* PROBLEM DESCRIPTION *
Give back the exact lines of the material below from the one containing "right wrist: (85, 159)" through the one containing "left shoulder: (662, 360)", and no pictures.

GIVEN ENTRIES below:

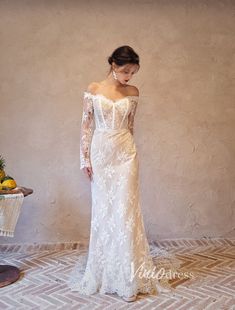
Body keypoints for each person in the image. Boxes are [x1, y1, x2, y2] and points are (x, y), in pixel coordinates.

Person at [68, 45, 171, 302]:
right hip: (101, 154)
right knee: (104, 212)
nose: (129, 77)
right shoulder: (93, 89)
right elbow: (86, 126)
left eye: (133, 73)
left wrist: (132, 155)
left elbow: (131, 126)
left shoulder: (133, 93)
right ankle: (106, 272)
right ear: (113, 65)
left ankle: (129, 278)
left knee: (126, 212)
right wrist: (85, 159)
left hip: (126, 154)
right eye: (126, 71)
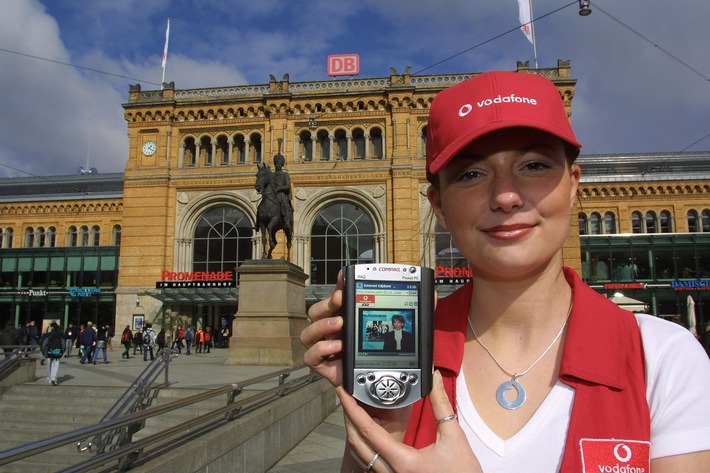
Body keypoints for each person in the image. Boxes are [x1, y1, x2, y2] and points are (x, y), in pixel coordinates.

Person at [301, 71, 710, 472]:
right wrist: (382, 430)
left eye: (533, 165)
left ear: (573, 184)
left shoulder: (662, 360)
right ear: (439, 205)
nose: (506, 196)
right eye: (471, 174)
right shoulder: (408, 353)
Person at [272, 153, 293, 232]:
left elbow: (287, 186)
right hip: (273, 194)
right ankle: (258, 223)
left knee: (284, 204)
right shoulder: (272, 175)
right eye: (276, 163)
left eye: (279, 164)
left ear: (282, 165)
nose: (278, 165)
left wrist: (279, 188)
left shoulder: (285, 175)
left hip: (281, 194)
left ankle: (287, 221)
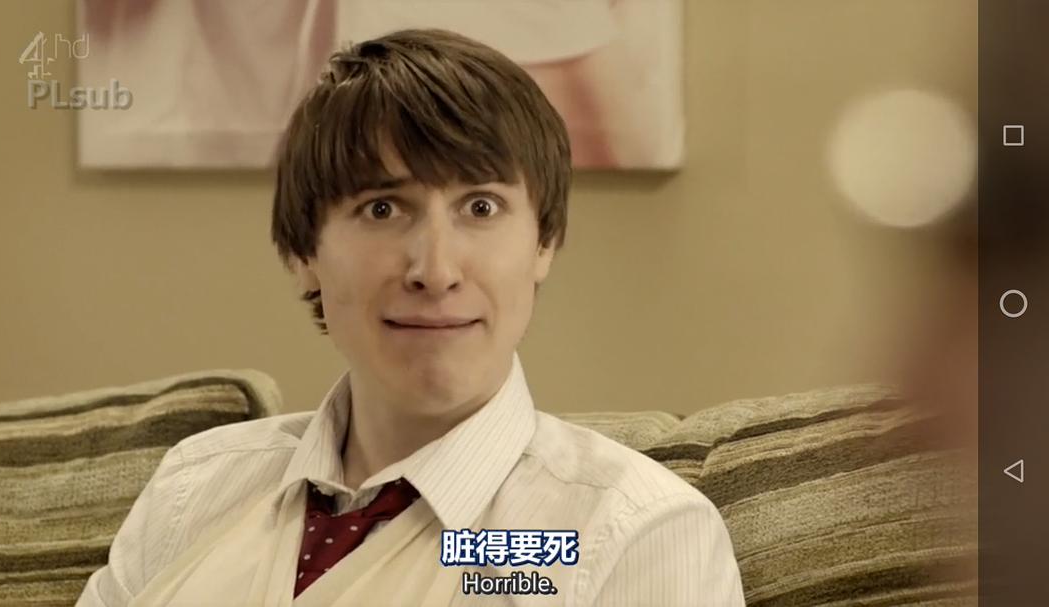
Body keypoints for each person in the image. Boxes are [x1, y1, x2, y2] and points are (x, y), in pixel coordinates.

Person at [77, 29, 744, 606]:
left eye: (480, 207)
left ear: (543, 243)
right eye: (382, 209)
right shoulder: (193, 489)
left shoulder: (631, 532)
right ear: (305, 253)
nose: (436, 269)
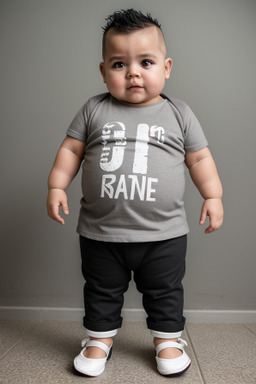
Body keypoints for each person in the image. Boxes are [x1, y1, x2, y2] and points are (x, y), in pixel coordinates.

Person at [47, 9, 223, 378]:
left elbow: (200, 157)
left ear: (167, 66)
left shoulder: (178, 113)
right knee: (100, 289)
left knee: (165, 290)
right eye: (118, 63)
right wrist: (57, 185)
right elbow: (71, 150)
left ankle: (168, 340)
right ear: (103, 71)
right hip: (100, 232)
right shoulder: (94, 109)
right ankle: (99, 339)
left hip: (164, 234)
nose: (133, 72)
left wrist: (213, 195)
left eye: (146, 62)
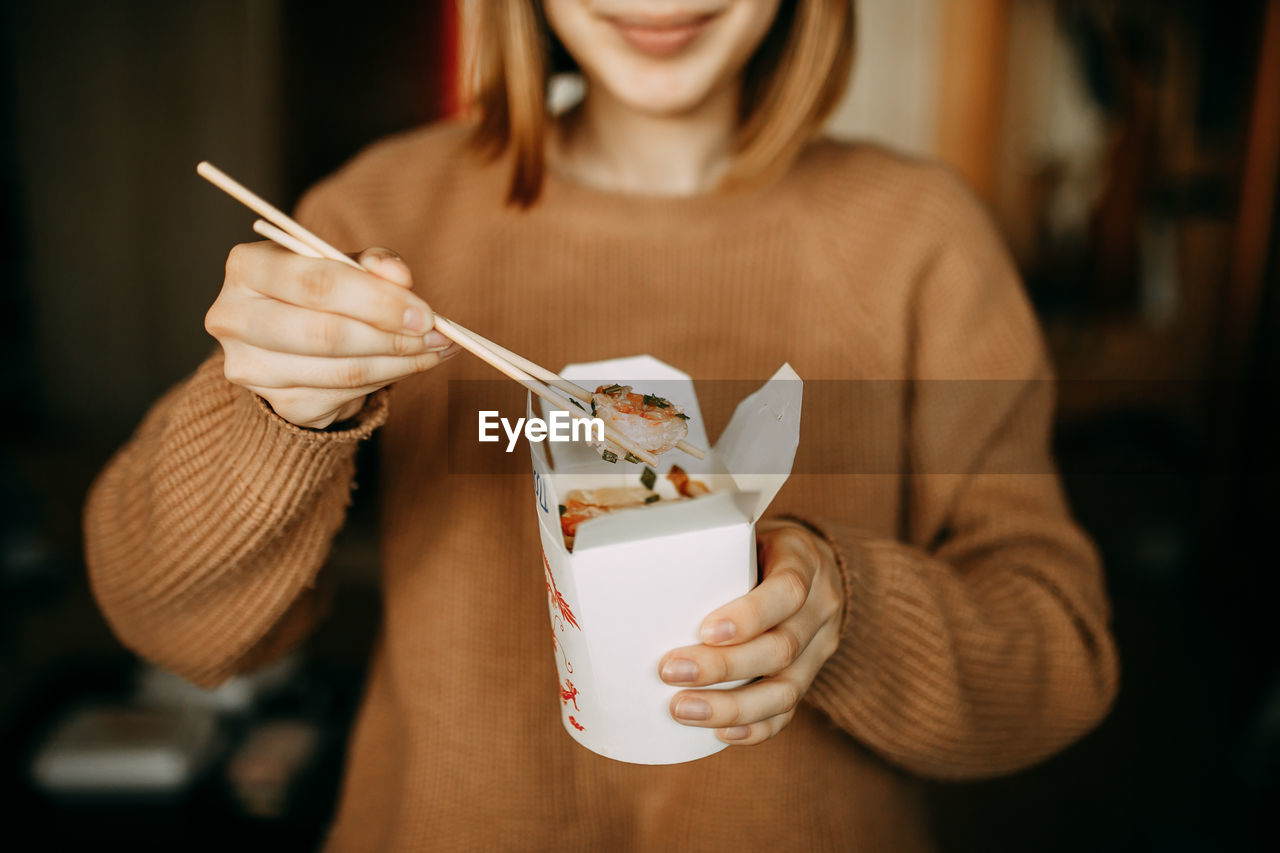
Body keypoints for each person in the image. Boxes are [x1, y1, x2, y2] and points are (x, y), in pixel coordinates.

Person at [84, 1, 1120, 849]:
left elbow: (1057, 656)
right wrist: (273, 412)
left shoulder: (917, 239)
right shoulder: (377, 212)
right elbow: (166, 621)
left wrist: (842, 616)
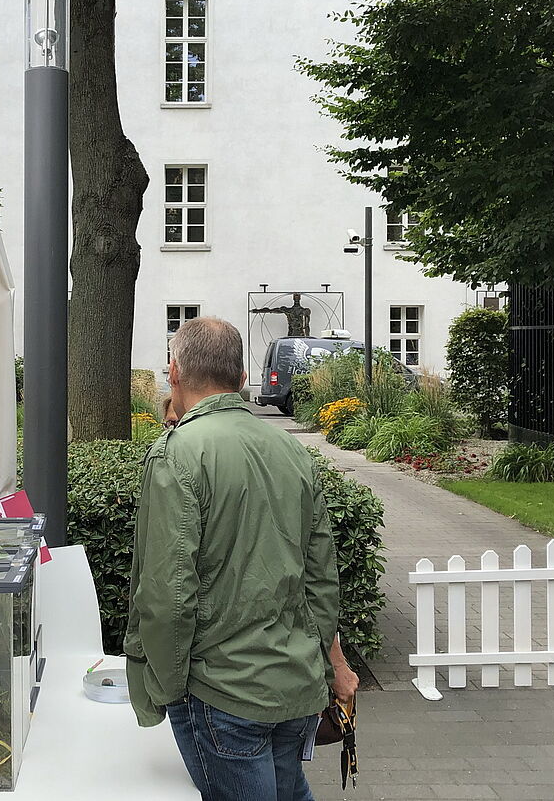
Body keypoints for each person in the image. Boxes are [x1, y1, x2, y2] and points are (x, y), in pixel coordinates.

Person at [125, 316, 354, 801]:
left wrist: (166, 687)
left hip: (221, 689)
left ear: (175, 372)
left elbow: (168, 591)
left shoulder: (178, 453)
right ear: (242, 376)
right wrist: (319, 662)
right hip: (292, 682)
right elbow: (322, 580)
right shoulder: (292, 450)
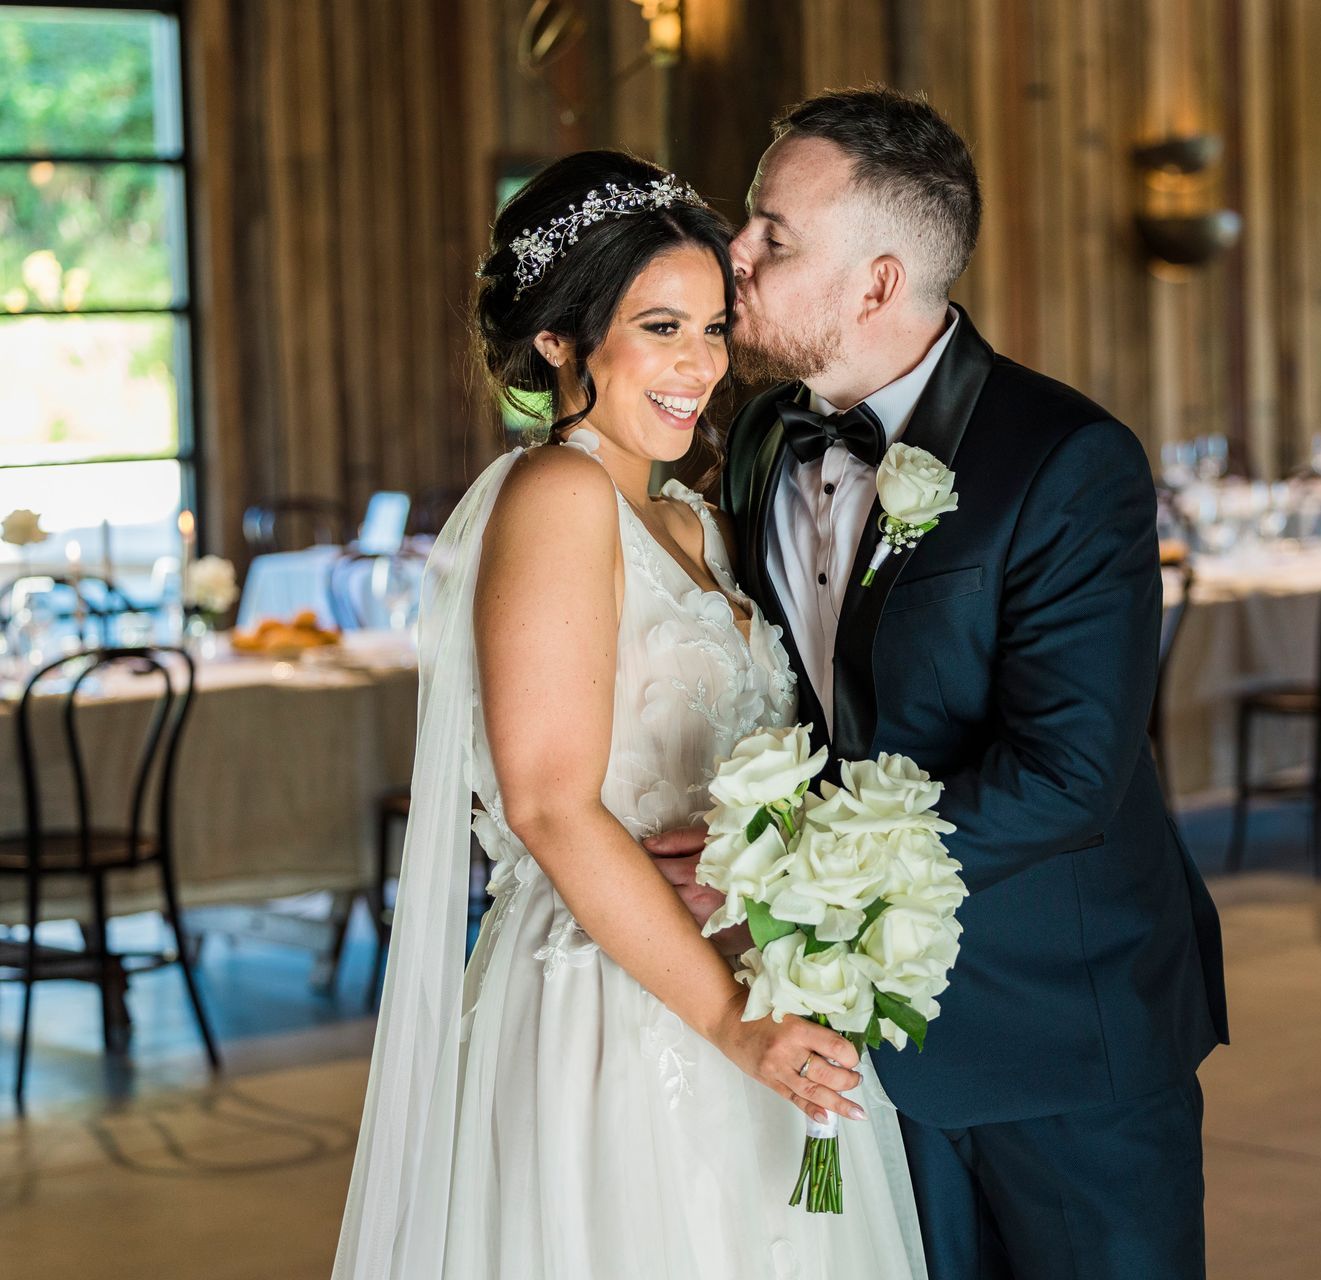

End of GIVEN ENTRIES.

* EXERCISE SOLUTION *
right wrist: (85, 159)
left hip: (126, 154)
right eye: (126, 71)
Body keypoints for each person in the image. Boxes are [x1, y1, x2, y2] and points are (x, y), in pixel coordinates.

Person at [301, 71, 710, 472]:
right wrist: (382, 430)
left eye: (533, 165)
left ear: (573, 184)
left shoulder: (662, 360)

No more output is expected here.